Understand your market, know the competition (AKA never skip domain research and competitive analysis…)

Design team discussing research plan

UX and UI designers are experts at empathising with users – who may be customers, students, patients, or employees using the product we are designing or optimising. Although many of us bring expertise from a past life into our work, it’s likely that we will not know a huge amount about the sector or vertical we are working in when we take on a new project. This is a significant knowledge gap when it comes to forming initial hypotheses and planning how we will conduct research for the project, so before an interview takes place, or pen touches sketchpad, it’s really valuable to do a bit of desk research.

UX research aims to build a balanced picture of the needs and wants of the user, collecting quantitative (concrete, often statistical) and qualitative (experiential, inconcrete, anecdotal) data, at both macroscopic (high level, big picture, large scale) and microscopic (fine detail, smaller scale) levels of scope. Many of these research methods are implemented (with slight tweaks) from social scientific research methodology. 

Domain research:

There are a few questions you can keep in mind when conducting domain research:

Are there any emerging trends in the specific market?

Is the need for this product on the rise?

Who is currently dominating this market?

What are people using?

Is this a saturated market?

Should this be mobile or web first?

Competitive analysis:

For competitive analysis it is really helpful to take a few direct competitors – especially ones that are currently leading the market in some way – and a few indirect competitors who are succeeding in an area we would want this product to succeed in. The analysis itself is a binary assessment of the content, style, format, and processes these competitors have in place. 

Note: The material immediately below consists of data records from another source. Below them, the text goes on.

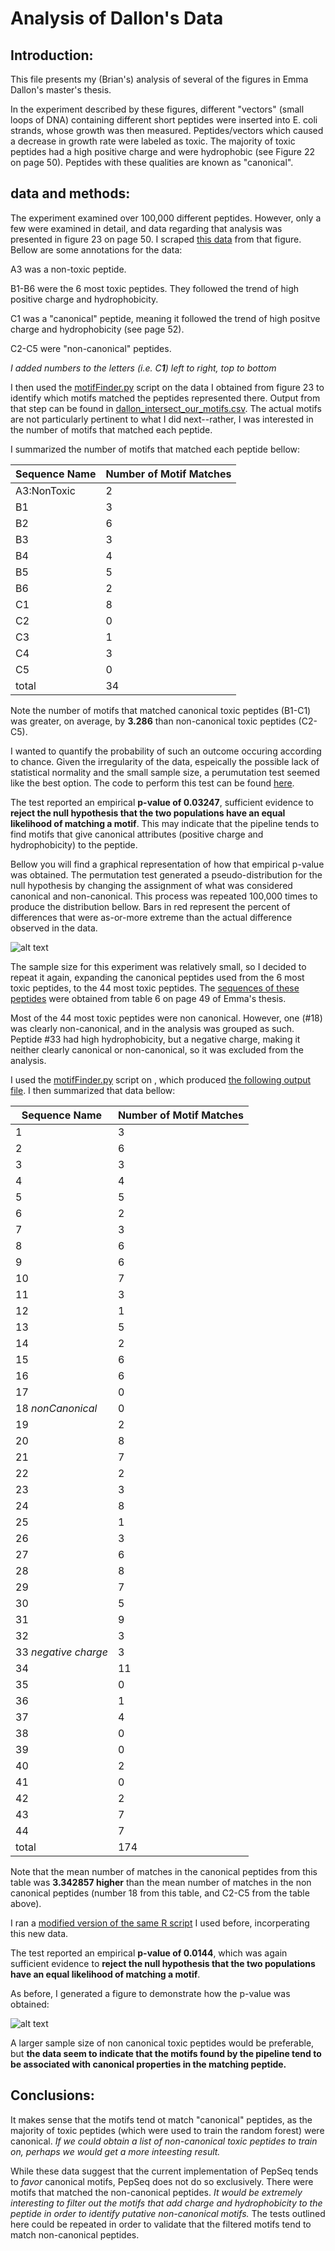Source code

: 
# Analysis of Dallon's Data
## Introduction:

This file presents my (Brian's) analysis of several of the figures in Emma Dallon's master's thesis.

In the experiment described by these figures, different "vectors" (small loops of DNA) containing different short peptides were inserted into E. coli strands, whose growth was then measured. Peptides/vectors which caused a decrease in growth rate were labeled as toxic. The majority of toxic peptides had a high positive charge and were hydrophobic (see Figure 22 on page 50). Peptides with these qualities are known as "canonical".

## data and methods:

The experiment examined over 100,000 different peptides. However, only a few were examined in detail, and data regarding that analysis was presented in figure 23 on page 50. I scraped [this data](../biological_significance/dallons_peptides.csv) from that figure. Bellow are some annotations for the data:

A3 was a non-toxic peptide.

B1-B6 were the 6 most toxic peptides. They followed the trend of high positive charge and hydrophobicity.

C1 was a "canonical" peptide, meaning it followed the trend of high positve charge and hydrophobicity (see page 52).

C2-C5 were "non-canonical" peptides.

*I added numbers to the letters (i.e. C**1**) left to right, top to bottom*

I then used the [motifFinder.py](../biological_significance/motifFinder.py) script on the data I obtained from figure 23 to identify which motifs matched the peptides represented there. Output from that step can be found in [dallon_intersect_our_motifs.csv](dallon_intersect_our_motifs.csv). The actual motifs are not particularly pertinent to what I did next--rather, I was interested in the number of motifs that matched each peptide. 

I summarized the number of motifs that matched each peptide bellow:

| Sequence Name | Number of Motif Matches |
| ---- | ---- |
| A3:NonToxic   | 2                       |
| B1            | 3                       |
| B2            | 6                       |
| B3            | 3                       |
| B4            | 4                       |
| B5            | 5                       |
| B6            | 2                       |
| C1            | 8                       |
| C2            | 0                       |
| C3            | 1                       |
| C4            | 3                       |
| C5            | 0                       |
| total         | 34                      |

Note the number of motifs that matched canonical toxic peptides (B1-C1) was greater, on average, by **3.286** than non-canonical toxic peptides (C2-C5).

I wanted to quantify the probability of such an outcome occuring according to chance. Given the irregularity of the data, espeically the possible lack of statistical normality and the small sample size, a perumutation test seemed like the best option. The code to perform this test can be found [here](../biological_significance/permutationTest.R).

The test reported an empirical **p-value of 0.03247**, sufficient evidence to **reject the null hypothesis that the two populations have an equal likelihood of matching a motif**. This may indicate that the pipeline tends to find motifs that give canonical attributes (positive charge and hydrophobicity) to the peptide.

Bellow you will find a graphical representation of how that empirical p-value was obtained. The permutation test generated a pseudo-distribution for the null hypothesis by changing the assignment of what was considered canonical and non-canonical. This process was repeated 100,000 times to produce the distribution bellow. Bars in red represent the percent of differences that were as-or-more extreme than the actual difference observed in the data.

![alt text](https://github.com/tjense25/pep-seq-pipeline/blob/master/biological_significance/dallon_analysis_round_1.png "First Permutation Test Null Distribution")

The sample size for this experiment was relatively small, so I decided to repeat it again, expanding the canonical peptides used from the 6 most toxic peptides, to the 44 most toxic peptides. The [sequences of these peptides](../biological_significance/most_toxic.csv) were obtained from table 6 on page 49 of Emma's thesis.

Most of the 44 most toxic peptides were non canonical. However, one (#18) was clearly non-canonical, and in the analysis was grouped as such. Peptide #33 had high hydrophobicity, but a negative charge, making it neither clearly canonical or non-canonical, so it was excluded from the analysis.

I used the [motifFinder.py](../biological_significance/motifFinder.py) script on , which produced [the following output file](../biological_significance/most_toxic_intersect_our_motifs.csv). I then summarized that data bellow:

| Sequence Name | Number of Motif Matches |
| ---- | ---- |
| 1             | 3                       |
| 2             | 6                       |
| 3             | 3                       |
| 4             | 4                       |
| 5             | 5                       |
| 6             | 2                       |
| 7             | 3                       |
| 8             | 6                       |
| 9             | 6                       |
| 10            | 7                       |
| 11            | 3                       |
| 12            | 1                       |
| 13            | 5                       |
| 14            | 2                       |
| 15            | 6                       |
| 16            | 6                       |
| 17            | 0                       |
| 18 *nonCanonical*  | 0                       |
| 19            | 2                       |
| 20            | 8                       |
| 21            | 7                       |
| 22            | 2                       |
| 23            | 3                       |
| 24            | 8                       |
| 25            | 1                       |
| 26            | 3                       |
| 27            | 6                       |
| 28            | 8                       |
| 29            | 7                       |
| 30            | 5                       |
| 31            | 9                       |
| 32            | 3                       |
| 33 *negative charge* | 3                |
| 34            | 11                      |
| 35            | 0                       |
| 36            | 1                       |
| 37            | 4                       |
| 38            | 0                       |
| 39            | 0                       |
| 40            | 2                       |
| 41            | 0                       |
| 42            | 2                       |
| 43            | 7                       |
| 44            | 7                       |
| total         | 174                     |

Note that the mean number of matches in the canonical peptides from this table was **3.342857 higher** than the mean number of matches in the non canonical peptides (number 18 from this table, and C2-C5 from the table above).

I ran a [modified version of the same R script](../biological_significance/permutationTest2.R) I used before, incorperating this new data. 

The test reported an empirical **p-value of 0.0144**, which was again sufficient evidence to **reject the null hypothesis that the two populations have an equal likelihood of matching a motif**.

As before, I generated a figure to demonstrate how the p-value was obtained:

![alt text](https://github.com/tjense25/pep-seq-pipeline/blob/master/biological_significance/dallon_analysis_number_2.png "Second Permutation Test Null Distribution")

A larger sample size of non canonical toxic peptides would be preferable, but **the data seem to indicate that the motifs found by the pipeline tend to be associated with canonical properties in the matching peptide.**

## Conclusions:

It makes sense that the motifs tend ot match "canonical" peptides, as the majority of toxic peptides (which were used to train the random forest) were canonical. *If we could obtain a list of non-canonical toxic peptides to train on, perhaps we would get a more inteesting result.*

While these data suggest that the current implementation of PepSeq tends to *favor* canonical motifs, PepSeq does not do so exclusively. There were motifs that matched the non-canonical peptides. *It would be extremely interesting to filter out the motifs that add charge and hydrophobicity to the peptide in order to identify putative non-canonical motifs.* The tests outlined here could be repeated in order to validate that the filtered motifs tend to match non-canonical peptides.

Domain research and competitive analysis contribute to our understanding of the product’s position in its market and sector (at a macro scale) by gathering concrete (quantitative) data, helping the researcher and designers to contextualise the product. The competitive analysis is particularly useful in picking up design features that already work and noticing gaps in the market – which can really inform the direction we want to take the product in.